Growing old scares me. I’m referring to the age where I don’t need to work – once I’ve retired, raised my children, in the process of raising grand-children, there’s money in the bank and I’m free to live the life I’ve always wanted to.
I can imagine there’s nothing more rewarding than spending my life with someone I love, building a family with them and then watching that grow and flourish into things which become beautiful memories.
That doesn’t scare me – it gives me motivation to work hard and achieve the things I want to in life.
What scares me is the idea of my brain giving up and all of a sudden I can’t remember the memories I’ve created.
Unfortunately, that’s a reality the people in my family have increasingly had to face.
Alzheimer’s was something I never paid much attention to until a couple of years ago.

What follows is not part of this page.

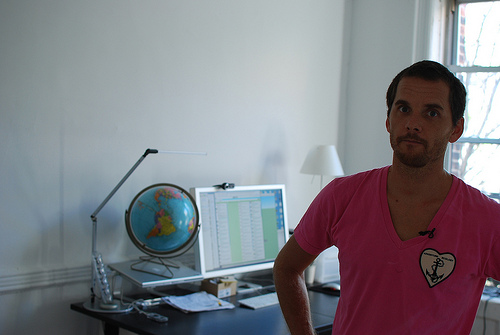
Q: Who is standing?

I remember watching Neighbours when I was younger and there was a storyline about a character who was suffering from the disease. It broke my heart watching his memory fade and wished it would never happen to anyone I knew.
Of all people, I never thought it would knock my great-granny. She is undoubtedly one of the kindest, most interesting people I’ve ever met. Watching her memory deteriorate is breaking our hearts. The last time she saw me, she couldn’t remember anything about me.
It’s terrifying to see what dementia is doing to my great-granny and our family.
My great-granny has lived the most wonderful life and it’s so upsetting to know she cannot enjoy her golden years relishing in her memories.
I’m scared of Alzheimer’s affecting me and I’d never wish it on anyone else either.
But this disease is not something to be ignored – we need to continue to work towards a cure.